At some stage, I found that support for existing devices was a little cumbersome but I finally understood that the real culprit was not libCEC but the interface with underlying hardware and that I was able to have a simpler implementation as long as the driver allows for it. Note that, for now, I have not added support to handle several logical addresses at the same time (The hardware allows for it but there is not yet support in the driver for this)
And so we come to the third item : The CEC kernel driver. Freescale provides this driver but I was a little surprised of the current state of this driver (in the their BSP V4.0.0 or V4.1.0). It is supposed to be a simple character device (which is just fine) but I found quite a few shortcomings.
- First they don’t care about being compliant with the well known POSIX interface :
The read syscall will immediately return if no data is available even if the device is not opened with the O_NONBLOCK flag.
This same read syscall will return a false value (ie not the effective number of bytes seen by userspace)
The write syscall will return 0 if successful while it should return the number of written bytes
The poll syscall will never state that the device is writable
- Then they do not properly release the IRQ when the kernel module is unloaded (because of this, you will not be able to reload the module a second time)
- At last, they use locking in a sometime hazardous way and even copy/paste comments from “vpu” in this driver…
As a conclusion, this driver has not been very carefully developed and is misleading when you try to use it at first time.

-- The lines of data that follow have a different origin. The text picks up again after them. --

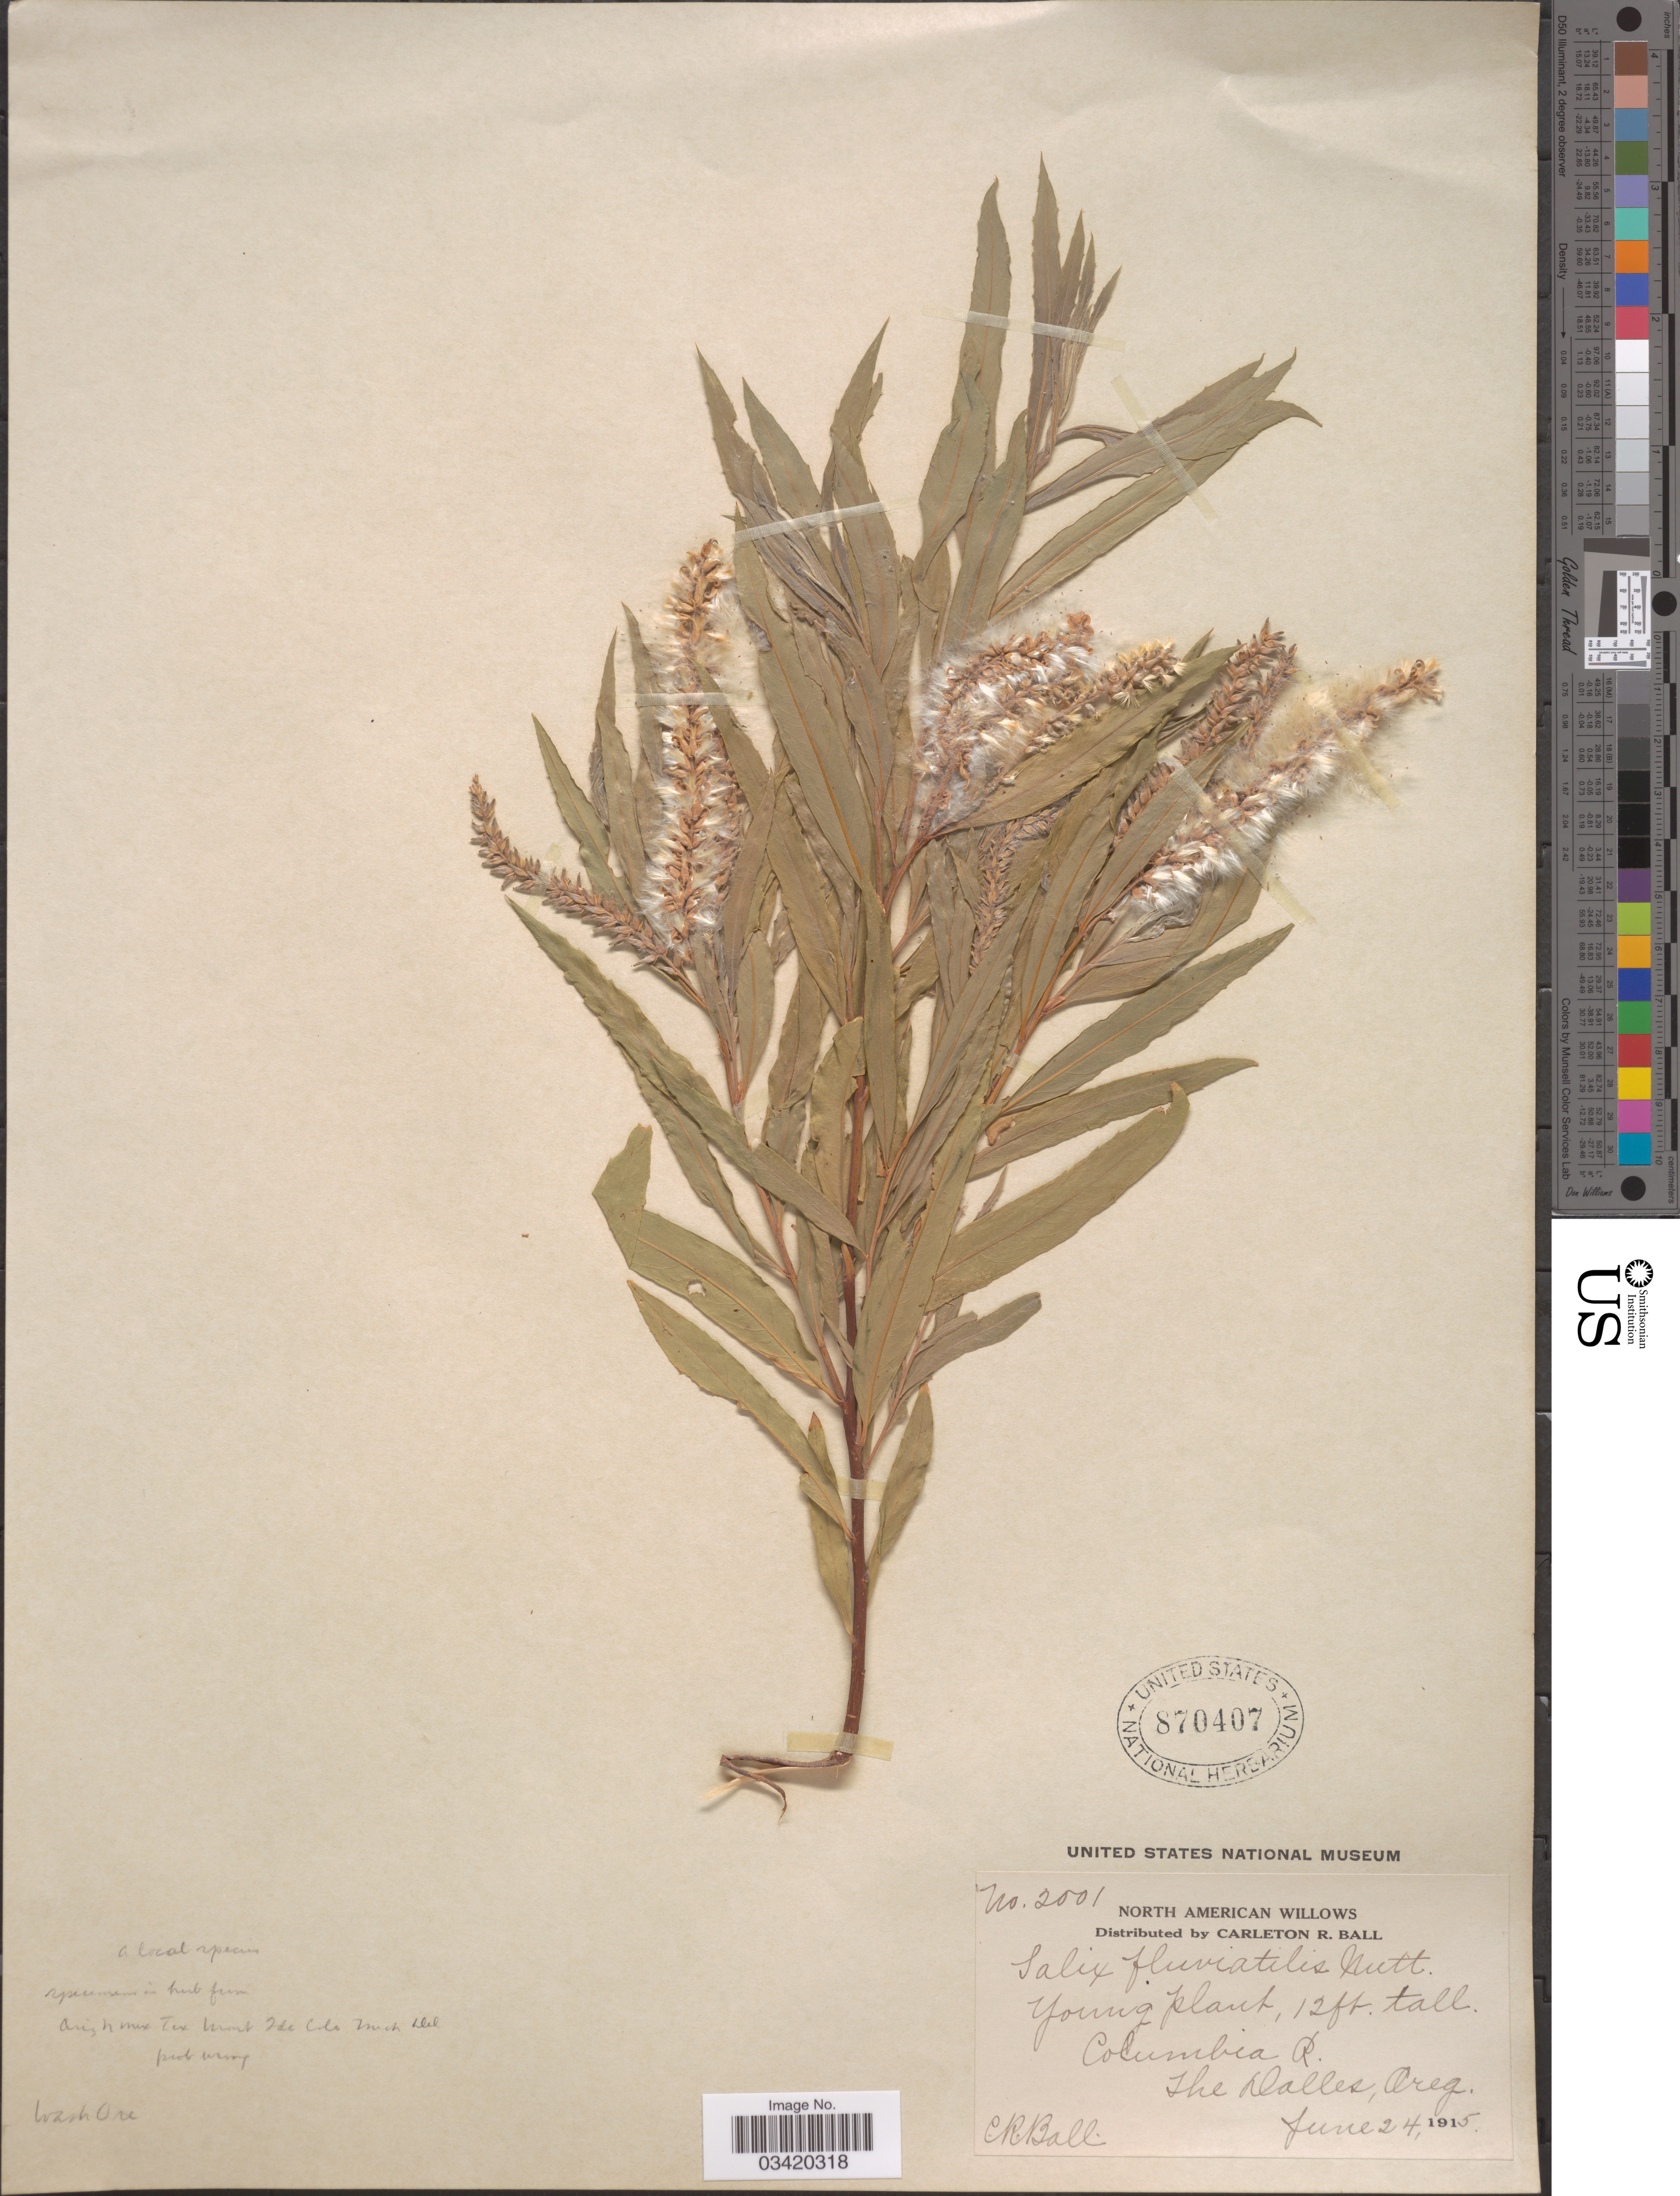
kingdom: Plantae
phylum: Tracheophyta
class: Magnoliopsida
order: Malpighiales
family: Salicaceae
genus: Salix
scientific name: Salix fluviatilis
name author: Nutt.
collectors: C. R. Ball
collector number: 2001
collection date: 1915-06-24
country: United States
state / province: Oregon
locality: Columbia R. The Dalles.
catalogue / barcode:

But I don’t blame freescale for this : At least they release this driver and, that way, they allow to enhance it. All the more as they also provide an excellent reference manual which describes very well the hardware interface.
So I had to solve the afforded mentioned items in order to use it smoothly from libCEC.
At the end, I rebuilt XBMC with CEC support and was able to give it a try faced to my panasonic PZ81 TV.
And… it works just fine !
I am able to browse XBMC GUI with my TV remote.
I have already published my changes for libCEC here and will try to mainline them.